Dataset excerpts below:

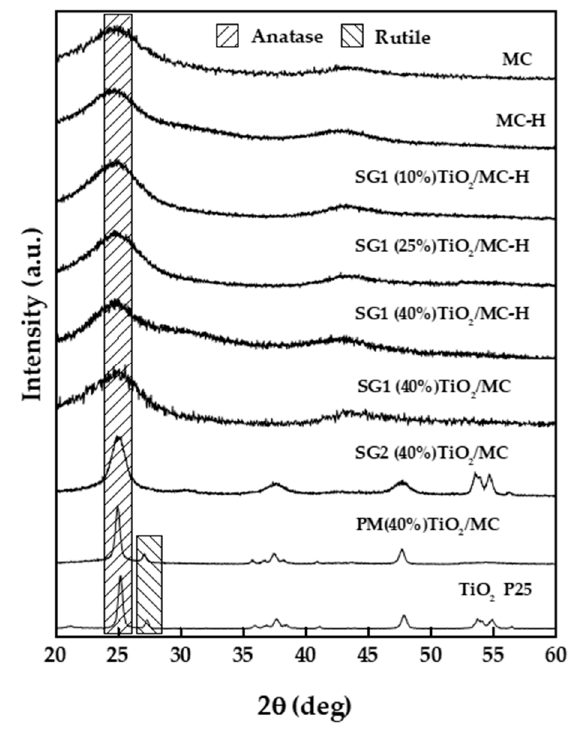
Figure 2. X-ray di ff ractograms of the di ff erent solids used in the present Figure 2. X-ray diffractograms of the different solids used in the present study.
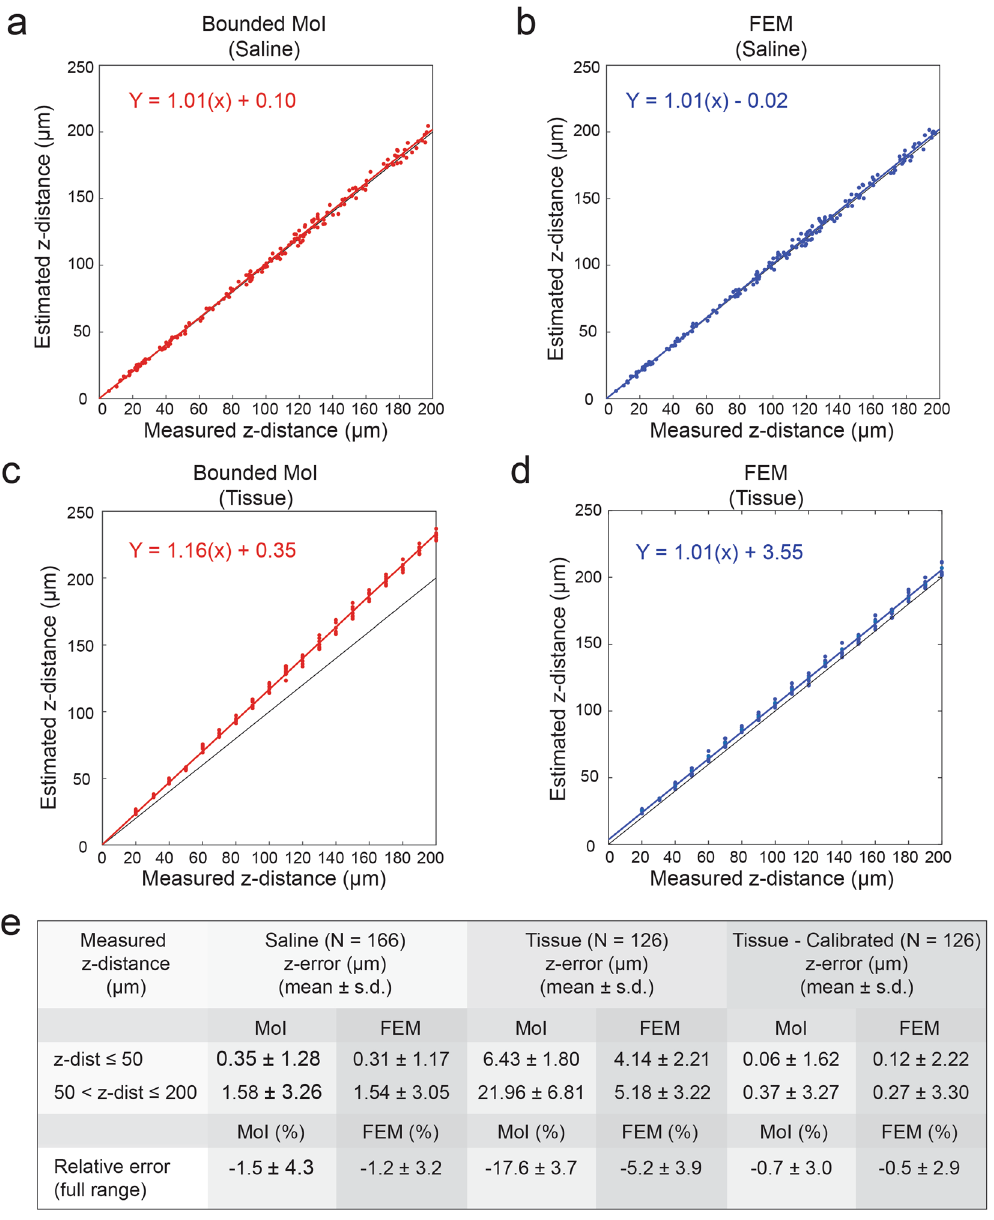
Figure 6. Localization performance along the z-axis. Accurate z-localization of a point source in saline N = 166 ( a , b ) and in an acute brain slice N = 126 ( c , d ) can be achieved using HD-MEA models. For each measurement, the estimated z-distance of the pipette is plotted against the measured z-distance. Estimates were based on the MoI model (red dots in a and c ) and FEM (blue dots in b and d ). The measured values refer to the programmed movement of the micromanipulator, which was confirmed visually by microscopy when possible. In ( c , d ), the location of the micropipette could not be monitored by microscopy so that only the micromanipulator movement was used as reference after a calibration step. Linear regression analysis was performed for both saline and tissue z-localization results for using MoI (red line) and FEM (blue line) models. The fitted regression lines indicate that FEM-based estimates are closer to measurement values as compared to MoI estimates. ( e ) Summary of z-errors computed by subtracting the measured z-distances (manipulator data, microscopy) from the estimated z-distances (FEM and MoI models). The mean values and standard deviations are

End of Dataset excerpts.
Dataset excerpts below:

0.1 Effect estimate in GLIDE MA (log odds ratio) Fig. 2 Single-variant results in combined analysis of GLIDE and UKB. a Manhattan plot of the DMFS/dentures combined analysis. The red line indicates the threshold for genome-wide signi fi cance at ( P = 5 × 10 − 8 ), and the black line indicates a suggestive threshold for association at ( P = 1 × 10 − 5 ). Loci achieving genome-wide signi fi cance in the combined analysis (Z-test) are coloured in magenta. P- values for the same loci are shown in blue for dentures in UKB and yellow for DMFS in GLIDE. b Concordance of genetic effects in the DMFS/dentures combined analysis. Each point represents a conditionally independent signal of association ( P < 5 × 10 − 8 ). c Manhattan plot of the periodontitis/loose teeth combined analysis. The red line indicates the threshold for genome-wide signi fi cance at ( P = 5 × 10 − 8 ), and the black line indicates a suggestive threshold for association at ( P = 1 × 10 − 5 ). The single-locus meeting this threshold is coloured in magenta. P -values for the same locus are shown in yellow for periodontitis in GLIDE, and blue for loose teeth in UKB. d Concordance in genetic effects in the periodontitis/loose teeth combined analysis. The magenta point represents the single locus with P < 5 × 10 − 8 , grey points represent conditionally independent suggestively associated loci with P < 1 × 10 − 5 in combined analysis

End of Dataset excerpts.

**What this task involves:** Above are the records; copy exactly the lines from the one with "Figure 2. X-ray di ff" through the one with "Figure 6. Localization", including both, and nothing more. Leave out pictures.

**Answer to the exercise:**
Figure 2. X-ray di ff ractograms of the di ff erent solids used in the present Figure 2. X-ray diffractograms of the different solids used in the present study.
Figure 6. Localization performance along the z-axis. Accurate z-localization of a point source in saline N = 166 ( a , b ) and in an acute brain slice N = 126 ( c , d ) can be achieved using HD-MEA models. For each measurement, the estimated z-distance of the pipette is plotted against the measured z-distance. Estimates were based on the MoI model (red dots in a and c ) and FEM (blue dots in b and d ). The measured values refer to the programmed movement of the micromanipulator, which was confirmed visually by microscopy when possible. In ( c , d ), the location of the micropipette could not be monitored by microscopy so that only the micromanipulator movement was used as reference after a calibration step. Linear regression analysis was performed for both saline and tissue z-localization results for using MoI (red line) and FEM (blue line) models. The fitted regression lines indicate that FEM-based estimates are closer to measurement values as compared to MoI estimates. ( e ) Summary of z-errors computed by subtracting the measured z-distances (manipulator data, microscopy) from the estimated z-distances (FEM and MoI models). The mean values and standard deviations are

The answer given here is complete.